** QUESTIONS ON THE MATERIAL **
- A) In the article on the CFTC silver investigation, reproduce the passage that begins at the words "Assets held through" and stops after "up or down.", swapping "metric tons" for "tonnes".
- B) Answer the following questions from the article on the CFTC silver investigation, placing each answer on its own line with the matching label:
(i) In which month and year did the commission begin investigating alleged manipulation in the silver futures market?
(ii) What was the highest price silver touched this year, and on what date?
(iii) What dollar value does the article give for the over-the-counter derivatives market?
- C) Continue the article on the CFTC silver investigation, beginning after its final sentence.

** SOURCE PASSAGE **
By Asjylyn Loder and Pham-Duy Nguyen - Oct 26, 2010 1:17 PM ET
As an investigation of the silver market by the top U.S. commodity regulator entered a third year, a member of the Commodity Futures Trading Commission said today there have been “repeated attempts” to influence prices.
“There have been fraudulent efforts to persuade and deviously control that price,” said Commissioner Bart Chilton at a hearing today in Washington, alleging there have been violations of the Commodity Exchange Act. “Any such violation of the law in this regard should be prosecuted,” he said.
The five-member commission began investigating allegations of price manipulation in the silver futures market in September 2008. The CFTC said in a report that year that it had received “numerous letters, e-mails and phone calls” during the last 20 to 25 years alleging prices were being manipulated downward.
The CFTC proposed today new rules against manipulation and disruptive trading practices. Proving manipulation has challenged courts and lawmakers since the early attempts to regulate U.S. commodity markets in the 1920s.
“I don’t believe there is any long-term conspiracy to control prices,” said Leonard Kaplan, the president of Prospector Asset Management in Evanston, Illinois. “Manipulation can occur in small doses for very short periods of time. Adding regulation may not do the trick of correcting the problems simply because the players are smarter than the regulators and they’ll find another way to game the system.”
Silver’s Gain
Silver, used to create the first telegraph messages, has almost doubled gold’s gain this year, beating global equities, Treasuries and most industrial metals. Silver holdings through exchange-traded products surged this year. The metal is used in jewelry and industrial applications such as solar panels.
Assets held through four providers of ETPs climbed to 14,285 metric tons on Oct. 22, the most in at least eight months, according to data compiled by Bloomberg. That’s almost equal to Barclays Capital’s forecast for industrial and photographic demand this year.
Before today, silver gained 40 percent this year, touching $24.95 an ounce on Oct. 14, the highest level in 30 years.
Chilton said the commission should release more information on its investigation “in the very near future,” and that the law didn’t permit him to divulge traders’ names or information about their positions. He didn’t say whether prices had been manipulated up or down.
CFTC Hearing
Chilton spoke at a hearing in Washington on regulations to implement the Dodd-Frank financial overhaul, which became law in July and gave the commission a year to establish rules governing the $615 trillion over-the-counter derivatives market.

** MATERIAL SUPPLIED **
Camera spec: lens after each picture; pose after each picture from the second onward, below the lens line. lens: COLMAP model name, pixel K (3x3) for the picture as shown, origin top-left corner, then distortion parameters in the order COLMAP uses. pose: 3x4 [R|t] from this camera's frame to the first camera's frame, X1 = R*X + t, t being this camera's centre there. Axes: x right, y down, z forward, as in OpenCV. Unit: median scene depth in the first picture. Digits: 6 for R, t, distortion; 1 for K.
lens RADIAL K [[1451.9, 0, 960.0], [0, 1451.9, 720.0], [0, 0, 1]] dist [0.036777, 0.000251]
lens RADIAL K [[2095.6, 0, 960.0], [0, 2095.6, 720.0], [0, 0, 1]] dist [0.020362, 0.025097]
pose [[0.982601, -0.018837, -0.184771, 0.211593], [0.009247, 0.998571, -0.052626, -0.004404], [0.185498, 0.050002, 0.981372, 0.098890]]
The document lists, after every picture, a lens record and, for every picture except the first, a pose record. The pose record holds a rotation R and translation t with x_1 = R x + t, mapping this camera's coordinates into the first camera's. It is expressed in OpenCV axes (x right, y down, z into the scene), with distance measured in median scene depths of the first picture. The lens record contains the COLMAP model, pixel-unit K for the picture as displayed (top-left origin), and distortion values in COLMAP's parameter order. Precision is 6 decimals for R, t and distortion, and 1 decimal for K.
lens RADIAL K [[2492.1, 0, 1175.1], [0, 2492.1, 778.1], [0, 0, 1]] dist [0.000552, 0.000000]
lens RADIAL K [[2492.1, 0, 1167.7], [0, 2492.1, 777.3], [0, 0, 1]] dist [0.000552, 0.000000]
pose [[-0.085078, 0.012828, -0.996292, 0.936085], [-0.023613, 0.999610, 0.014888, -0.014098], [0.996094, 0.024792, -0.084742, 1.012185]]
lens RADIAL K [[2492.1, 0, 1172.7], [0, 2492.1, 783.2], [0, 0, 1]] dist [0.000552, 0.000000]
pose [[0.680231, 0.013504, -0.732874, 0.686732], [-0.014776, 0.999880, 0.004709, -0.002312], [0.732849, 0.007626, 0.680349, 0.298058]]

** ANSWERS TO THE TASKS **
- A)
Assets held through four providers of ETPs climbed to 14,285 tonnes on Oct. 22, the most in at least eight months, according to data compiled by Bloomberg. That’s almost equal to Barclays Capital’s forecast for industrial and photographic demand this year.
Before today, silver gained 40 percent this year, touching $24.95 an ounce on Oct. 14, the highest level in 30 years.
Chilton said the commission should release more information on its investigation “in the very near future,” and that the law didn’t permit him to divulge traders’ names or information about their positions. He didn’t say whether prices had been manipulated up or down.

- B)
(i) September 2008
(ii) $24.95 an ounce, on Oct. 14
(iii) $615 trillion

- C)
The financial revamp, named for its primary authors, Senate Banking Committee ChairmanChristopher Dodd, a Connecticut Democrat, and House Financial Services Chairman Barney Frank, a Massachusetts Democrat, mandates that most interest-rate, credit-default and other swaps be processed by clearinghouses after being traded on exchanges or swap-execution facilities.
The commission voted 5-0 to propose rules that will expand the agency’s ability to prohibit fraud and manipulation in commodity markets. The public has 60 days to comment. The proposed rules will expand the commission’s authority to the over-the-counter market and may make manipulation easier to prove.
Manipulation Cases
Under current law, manipulation cases hinge on a four-prong test that begins with proving that prices were “artificial,” or outside the bounds of normal supply and demand. Then the government must prove that the accused had the ability to cause an artificial price, took actions to cause it and intended it.
The agency spent five years investigating an attempt by the Hunt brothers to corner the silver market in 1979 and 1980. That effort drove futures prices up to a high of $50.35 per ounce in New York in 1980 before the commission forced the brothers to sell off their silver holdings and the price collapsed.
The CFTC proposal today adds a prohibition on fraud-based manipulation that would cover intentional and reckless conduct that deceives or defrauds market participants. Penalties include a $1 million fine or triple the monetary gain, whichever is greater, and restitution to customers.
The Dodd-Frank legislation also gives the commission until January to impose limits on the number of contracts a single trader can hold in markets for energy and metals. The commission has received dozens of letters in support of limits from people claiming silver prices have been manipulated. The proposed caps have not yet been announced.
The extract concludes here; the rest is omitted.